They're trying to find a new president to run Florida State University, and darned if the whole thing hasn't gotten political. If I had to pick a turning point, I'd go with 1993.
In other words, the argument itself is not a new one.
Academic credentials or political connections?
Back in '93, the Board of Regents went with the politician, and Sandy D'Alemberte performed to pretty rave reviews. Nine years later, FSU chose another former politician, and T.K. Wetherell also had an admirable run in the president's office.
So, 20 years later, shouldn't the argument be moot?
Yes and no.
Yes, state Sen. John Thrasher's political career should not preclude him from the job. No, his political cronies shouldn't hand him the desk after a charade of a search.
This is where we are today. With Thrasher's supporters claiming he is the victim of a political witch hunt, and his critics claiming he is the beneficiary of a rigged process.
Strangely enough, I think they're both correct.
It was suggested by a member of FSU's Presidential Search Advisory Committee in a Tallahassee Democrat op-ed piece that resistance is based on liberals in the academic community having a problem with Thrasher's conservative political views.
Tallahassee businessman DeVoe Moore wrote that he did not see similar protests when D'Alemberte and Wetherell, both former Democratic legislators, were seeking FSU's presidency.
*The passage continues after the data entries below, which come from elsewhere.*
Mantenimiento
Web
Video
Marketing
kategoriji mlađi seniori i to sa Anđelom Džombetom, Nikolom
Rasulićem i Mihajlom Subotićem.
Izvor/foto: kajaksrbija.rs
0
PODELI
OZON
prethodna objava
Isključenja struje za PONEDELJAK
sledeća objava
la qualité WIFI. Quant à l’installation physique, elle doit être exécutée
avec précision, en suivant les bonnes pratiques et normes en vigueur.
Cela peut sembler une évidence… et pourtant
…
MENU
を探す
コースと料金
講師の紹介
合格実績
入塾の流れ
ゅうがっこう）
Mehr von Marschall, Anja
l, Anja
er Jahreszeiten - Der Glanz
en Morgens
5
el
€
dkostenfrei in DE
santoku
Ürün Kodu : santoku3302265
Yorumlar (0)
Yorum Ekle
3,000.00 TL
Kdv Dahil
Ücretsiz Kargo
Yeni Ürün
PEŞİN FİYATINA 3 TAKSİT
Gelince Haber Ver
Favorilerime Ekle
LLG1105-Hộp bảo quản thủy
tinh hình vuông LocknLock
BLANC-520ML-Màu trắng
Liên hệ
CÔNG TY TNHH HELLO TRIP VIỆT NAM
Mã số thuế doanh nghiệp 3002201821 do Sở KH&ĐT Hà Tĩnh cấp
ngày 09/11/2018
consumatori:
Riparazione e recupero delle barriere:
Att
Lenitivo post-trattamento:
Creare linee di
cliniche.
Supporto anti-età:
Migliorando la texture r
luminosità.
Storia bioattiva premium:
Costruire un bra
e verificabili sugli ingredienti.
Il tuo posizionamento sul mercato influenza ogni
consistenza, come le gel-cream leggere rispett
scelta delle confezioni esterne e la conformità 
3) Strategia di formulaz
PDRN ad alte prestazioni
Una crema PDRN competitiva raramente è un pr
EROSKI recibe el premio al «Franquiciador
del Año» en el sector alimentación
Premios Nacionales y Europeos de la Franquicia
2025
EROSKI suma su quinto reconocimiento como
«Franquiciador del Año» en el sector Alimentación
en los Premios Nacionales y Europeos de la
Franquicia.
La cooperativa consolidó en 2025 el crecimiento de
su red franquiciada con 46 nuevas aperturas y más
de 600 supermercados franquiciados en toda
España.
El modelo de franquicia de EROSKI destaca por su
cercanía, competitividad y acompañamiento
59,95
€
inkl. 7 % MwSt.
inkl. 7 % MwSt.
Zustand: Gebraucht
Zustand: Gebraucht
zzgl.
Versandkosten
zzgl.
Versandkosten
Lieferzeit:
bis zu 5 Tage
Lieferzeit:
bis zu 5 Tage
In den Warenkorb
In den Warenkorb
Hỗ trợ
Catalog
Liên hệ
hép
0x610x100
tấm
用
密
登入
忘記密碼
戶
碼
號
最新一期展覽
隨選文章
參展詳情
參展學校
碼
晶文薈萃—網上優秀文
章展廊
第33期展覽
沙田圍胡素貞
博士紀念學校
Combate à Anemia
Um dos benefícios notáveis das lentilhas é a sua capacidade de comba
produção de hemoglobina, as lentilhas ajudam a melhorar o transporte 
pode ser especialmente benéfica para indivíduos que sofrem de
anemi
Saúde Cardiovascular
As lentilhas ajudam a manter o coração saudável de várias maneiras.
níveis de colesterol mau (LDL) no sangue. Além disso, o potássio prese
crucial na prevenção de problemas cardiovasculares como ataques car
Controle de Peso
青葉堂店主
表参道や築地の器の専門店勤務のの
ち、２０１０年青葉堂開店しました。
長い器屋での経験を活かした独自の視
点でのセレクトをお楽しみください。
Moore has a point. I'm guessing Thrasher's politics have something to do with the tenor and breadth of protests, including the childish tittering when he was answering questions about climate change during a public interview on Monday.
But to claim this is a liberal conspiracy leaves out some important details.
First of all, the FSU search committee struck the first blow by trying to rig the process. The presidency was practically handed to Thrasher months ago until concerned voices on campus got involved. And while there were insinuations that Wetherell and D'Alemberte also had inside tracks on the job, it was never as blatant as this time around.
In fact, it's worth pointing out FSU's faculty did not support D'Alemberte's hiring. And when it came to Wetherell's candidacy, the faculty asked the head of the search committee (a certain John Thrasher) to recuse himself because he and Wetherell worked for the same lobbying firm.
Or course, there is also the matter of credentials. D'Alemberte and Wetherell were viewed as political candidates, but both had academic backgrounds.
D'Alemberte was a former law professor (for nine years) and law school dean (for five years) at FSU. Wetherell was a former vice president at Daytona Beach Community College and the president at Tallahassee Community College.
Thrasher's resume, while impressive, does not have the same higher ed experience.
So how will it turn out?
Well, it helps to know that the majority of the members on the search committee come from the corporate or political world. And it probably helps to know that Thrasher is running Gov. Rick Scott's re-election campaign, and that Board of Trustees chairman Allan Bense was appointed to his position by the governor.
So will Thrasher's politics play a role in the decision?